Re: [PATCH v2 12/20] mm/mshare: prepare for page table sharing support
From: Jann Horn
Date: Mon Jun 02 2025 - 11:40:18 EST
On Fri, May 30, 2025 at 6:42 PM Anthony Yznaga
<anthony.yznaga@xxxxxxxxxx> wrote:
> On 5/30/25 7:56 AM, Jann Horn wrote:
> > On Fri, Apr 4, 2025 at 4:18 AM Anthony Yznaga <anthony.yznaga@xxxxxxxxxx> wrote:
> >> In preparation for enabling the handling of page faults in an mshare
> >> region provide a way to link an mshare shared page table to a process
> >> page table and otherwise find the actual vma in order to handle a page
> >> fault. Modify the unmap path to ensure that page tables in mshare regions
> >> are unlinked and kept intact when a process exits or an mshare region
> >> is explicitly unmapped.
> >>
> >> Signed-off-by: Khalid Aziz <khalid@xxxxxxxxxx>
> >> Signed-off-by: Matthew Wilcox (Oracle) <willy@xxxxxxxxxxxxx>
> >> Signed-off-by: Anthony Yznaga <anthony.yznaga@xxxxxxxxxx>
> > [...]
> >> diff --git a/mm/memory.c b/mm/memory.c
> >> index db558fe43088..68422b606819 100644
> >> --- a/mm/memory.c
> >> +++ b/mm/memory.c
> > [...]
> >> @@ -259,7 +260,10 @@ static inline void free_p4d_range(struct mmu_gather *tlb, pgd_t *pgd,
> >> next = p4d_addr_end(addr, end);
> >> if (p4d_none_or_clear_bad(p4d))
> >> continue;
> >> - free_pud_range(tlb, p4d, addr, next, floor, ceiling);
> >> + if (unlikely(shared_pud))
> >> + p4d_clear(p4d);
> >> + else
> >> + free_pud_range(tlb, p4d, addr, next, floor, ceiling);
> >> } while (p4d++, addr = next, addr != end);
> >>
> >> start &= PGDIR_MASK;
> > [...]
> >> +static void mshare_vm_op_unmap_page_range(struct mmu_gather *tlb,
> >> + struct vm_area_struct *vma,
> >> + unsigned long addr, unsigned long end,
> >> + struct zap_details *details)
> >> +{
> >> + /*
> >> + * The msharefs vma is being unmapped. Do not unmap pages in the
> >> + * mshare region itself.
> >> + */
> >> +}
> >
> > Unmapping a VMA has three major phases:
> >
> > 1. unlinking the VMA from the VMA tree
> > 2. removing the VMA contents
> > 3. removing unneeded page tables
> >
> > The MM subsystem broadly assumes that after phase 2, no stuff is
> > mapped in the region anymore and therefore changes to the backing file
> > don't need to TLB-flush this VMA anymore, and unlinks the mapping from
> > rmaps and such. If munmap() of an mshare region only removes the
> > mapping of shared page tables in step 3, as implemented here, that
> > means things like TLB flushes won't be able to discover all
> > currently-existing mshare mappings of a host MM through rmap walks.
> >
> > I think it would make more sense to remove the links to shared page
> > tables in step 2 (meaning in mshare_vm_op_unmap_page_range), just like
> > hugetlb does, and not modify free_pgtables().
>
> That makes sense. I'll make this change.
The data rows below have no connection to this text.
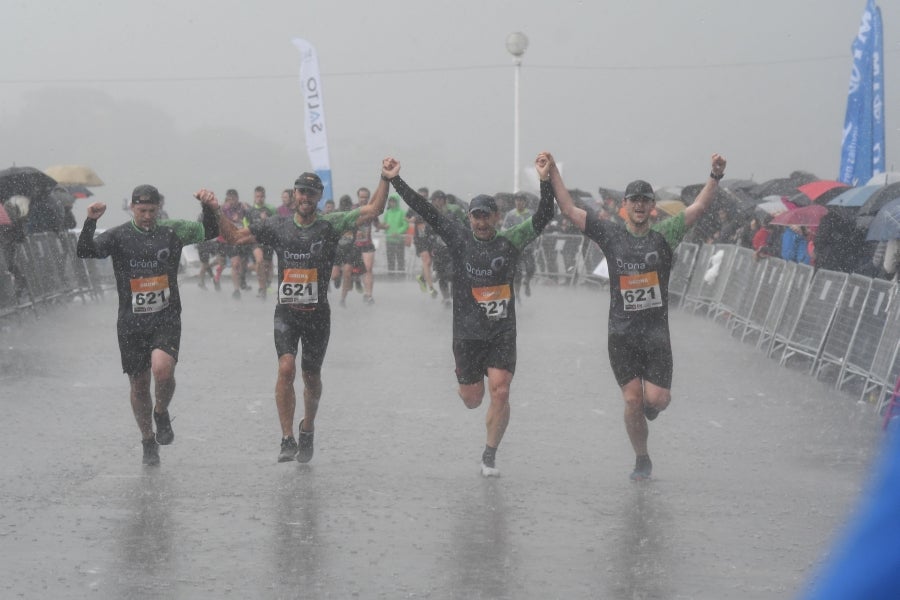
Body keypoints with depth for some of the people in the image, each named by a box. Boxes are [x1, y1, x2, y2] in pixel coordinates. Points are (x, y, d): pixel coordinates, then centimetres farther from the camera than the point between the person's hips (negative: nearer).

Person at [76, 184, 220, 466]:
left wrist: (209, 210, -21)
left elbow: (209, 232, -2)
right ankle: (148, 442, 27)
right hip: (131, 323, 1)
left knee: (162, 369, -25)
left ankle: (162, 413, 5)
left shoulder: (172, 231, 2)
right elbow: (84, 252, -12)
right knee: (139, 385, 7)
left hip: (166, 319, -1)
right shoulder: (119, 236, -1)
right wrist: (90, 222, -28)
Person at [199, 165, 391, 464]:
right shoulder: (277, 228, 4)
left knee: (311, 377, 11)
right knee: (286, 368, -19)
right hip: (286, 312, 0)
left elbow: (373, 210, -9)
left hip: (317, 314, 0)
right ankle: (287, 439, -14)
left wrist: (385, 180, -21)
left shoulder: (330, 225, -2)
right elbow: (234, 235, 10)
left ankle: (307, 429, 37)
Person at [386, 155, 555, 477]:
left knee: (500, 393, -10)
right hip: (467, 332, 1)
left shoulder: (510, 242, -1)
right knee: (472, 400, 8)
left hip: (502, 332, 0)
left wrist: (545, 181, -22)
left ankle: (489, 456, 6)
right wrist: (395, 181, -9)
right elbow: (425, 210, -3)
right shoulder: (460, 239, 0)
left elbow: (544, 217, -8)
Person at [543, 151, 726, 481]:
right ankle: (641, 459, 19)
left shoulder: (664, 234, 4)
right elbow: (569, 209, 4)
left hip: (656, 330, 0)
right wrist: (553, 172, -1)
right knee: (632, 401, -1)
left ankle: (650, 404, 30)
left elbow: (698, 207, -2)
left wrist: (715, 176, -14)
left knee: (656, 399, -9)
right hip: (621, 332, 0)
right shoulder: (611, 234, 4)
Related: I think there needs to be a strategy for preventing walking
of mshare host page tables through an mshare VMA by codepaths relying
on MM/VMA locks, because those locks won't have an effect on the
underlying host MM. For example, I think the only reason fork() is
safe with your proposal is that copy_page_range() skips shared VMAs,
and I think non-fast get_user_pages() could maybe hit use-after-free
of page tables or such?
I guess the only clean strategy for that is to ensure that all
locking-based page table walking code does a check for "is this an
mshare VMA?" and, if yes, either bails immediately or takes extra
locks on the host MM (which could get messy).